One of the clues in today’s Times Concise is ‘Ever so many’, the answer being ‘umpteen’. I became curious about the latter and checked some dictionaries. 

(1) The American Heritage Dictionary of the English Language gives:

_[Slang ump(ty), dash in Morse code (of imitative origin) + -teen (as in THIRTEEN).]_

(2) dictionary.com (referring to umpty):

_1905, "of an indefinite number," originally Morse code slang for "dash," influenced by association with numerals such as twenty, thirty, etc.
_
I'd never come across 'ump' used to represent a dash but guess it dates back to the days of sounders; perhaps ‘ty’ was used to represent a dot (?) If so then C would have been “ump-ty-ump-ty” – like the poor old egg!

My father, a WW1 signaller who used flags, always said, “dash-dot-dash-dot” but I remember an aged RAF signaller talking about “dow-di-dow-dit”. Perhaps the old T1154 produced this kind of warble on a dash (?)

So that’s today’s bit of trivia.

W


----------



## Varley (Oct 1, 2006)

Most amusing. Never heard of it before. Pleased to do so now. Thanks a lot.


----------



## trotterdotpom (Apr 29, 2005)

Always a lot easier to remember morse in the dah dit dah dit mode rather that "dash dot ...".

As for the "umpteen" bit, surely it was inspired by the "teens" rather than the "twenties, etc". However, I'd say: "Don't believe everything your read in a dictionary" -Journalists read them too.

John T


----------



## Mad Landsman (Dec 1, 2005)

The OED is somewhat less committed to the idea and uses 'perh' (perhaps) in the etymology: 

*umpty */ʌm(p)ti/ noun & adjective¹. colloq.

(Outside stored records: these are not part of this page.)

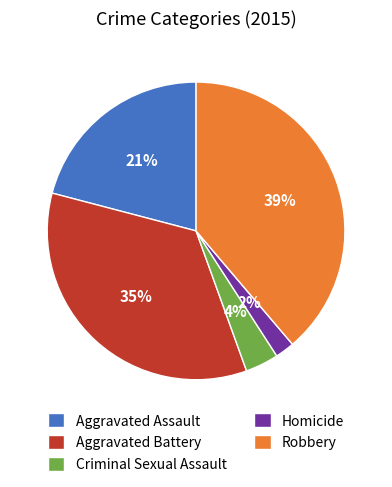

Does Homicide account for over 50% of the chart?

No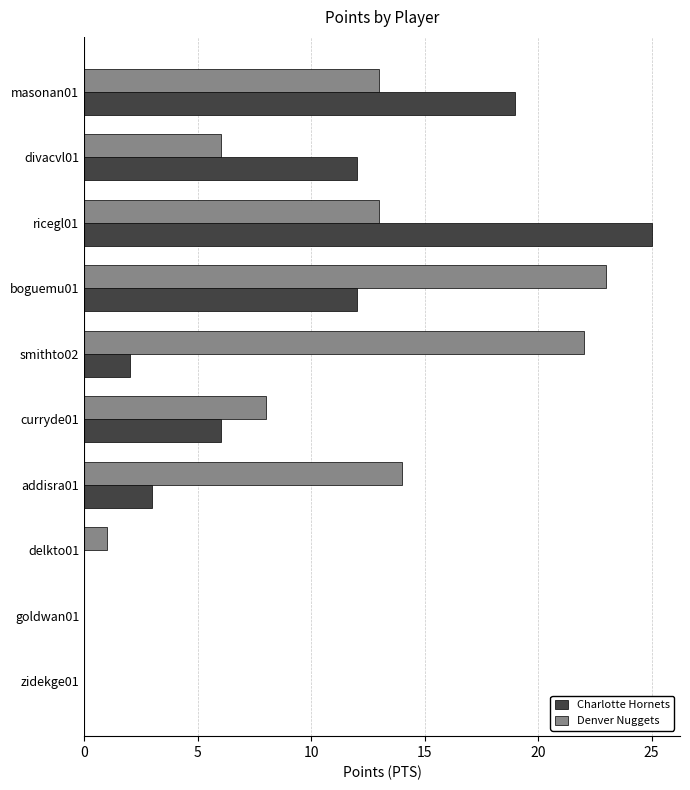

The value of Charlotte Hornets at delkto01 is 13. True or false?

False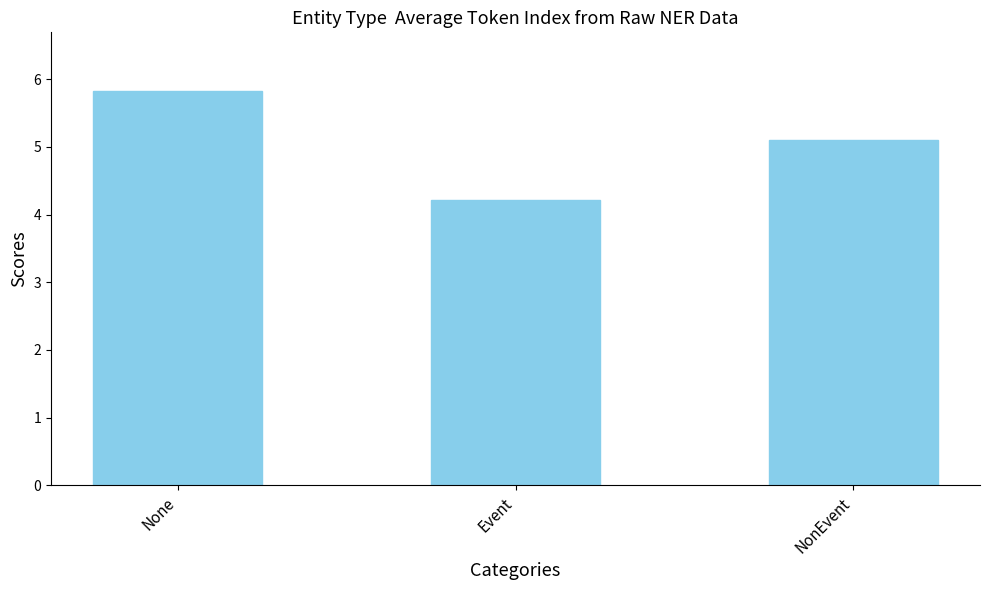

Which has a higher value, Event or NonEvent?

NonEvent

L19.
[ORIGIN Joc. formation after cardinal numerals twenty, thirty, etc., perh. orig. after military slang repr. of the dash in Morse code.]
► A noun. An indefinite number, usu. fairly large. L19.
► B adjective. Of an indefinite, usu. fairly large, number. E20.

Comb.: Forming combs. in imitation of compound numerals (cardinal and ordinal), as umpty-nine, umpty-seventh, etc. umpty-ump adjective & noun (of) an indefinite largish number.

umptieth adjective E20.

*umpteen* /ʌm(p)ˈti:n, ʌm(p)ti:n/ adjective & noun. colloq. Also umteen. E20.
[ORIGIN formed as umpty noun & adjective¹ + -teen, after thirteen, fourteen, etc.]
► A adjective. Of an indefinite number; many, several, a lot of (freq. with connotation of wearisome repetition). E20.
► B noun. An indefinite number in the abstract; a particular member at an unspecified or indeterminate position in a series. E20.

umpteenth adjective E20.


----------



## Dartskipper (Jan 16, 2015)

I gave up on the OED when the bloke in Dictionary Corner on Countdown allowed the word "Inlands" as the legitimate plural of "Inland".

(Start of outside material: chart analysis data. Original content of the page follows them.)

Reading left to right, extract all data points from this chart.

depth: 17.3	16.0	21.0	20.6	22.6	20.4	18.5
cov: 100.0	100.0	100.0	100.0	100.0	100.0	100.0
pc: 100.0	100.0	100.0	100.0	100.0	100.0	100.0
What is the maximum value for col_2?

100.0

I always thought "Inland" was followed by "Region" or "Area".

Now it includes "txt spk" and other modern corruptions of standard English. I don't remember seeing the old telegram abbreviations included in it's day. 

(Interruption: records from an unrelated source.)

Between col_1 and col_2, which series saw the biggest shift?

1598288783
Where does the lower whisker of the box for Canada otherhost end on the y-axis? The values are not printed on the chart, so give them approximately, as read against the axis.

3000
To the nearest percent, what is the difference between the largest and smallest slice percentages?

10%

Never to old to learn something new.

Roy.


----------



## Naytikos (Oct 20, 2008)

A dot is 'iddy'
A dash is 'umpty'

Why?

Well when morse code was taught to potential telegraphists these words approximated to the sound made by a practice key.
You press the key and get a metallic click as the contacts make; release it and the back contacts make a similar noise. Do it quickly for a dot and it sounds like 'iddy'; do it slowly for a dash and you get 'umpty'.

In my uncle's 'Wolf Cubs Handbook' 192? edition, there is no mention of dot, dash, dit or dah, only iddy and umpty.


----------



## trotterdotpom (Apr 29, 2005)

Good point, Naytikos - I forgot they were listening to key clicks rather than the tone that us youngsters had the benefit of.

Maybe there is an oldster telegraphist around who can translate the song "Do wah diddy diddy down diddy do".

John T


----------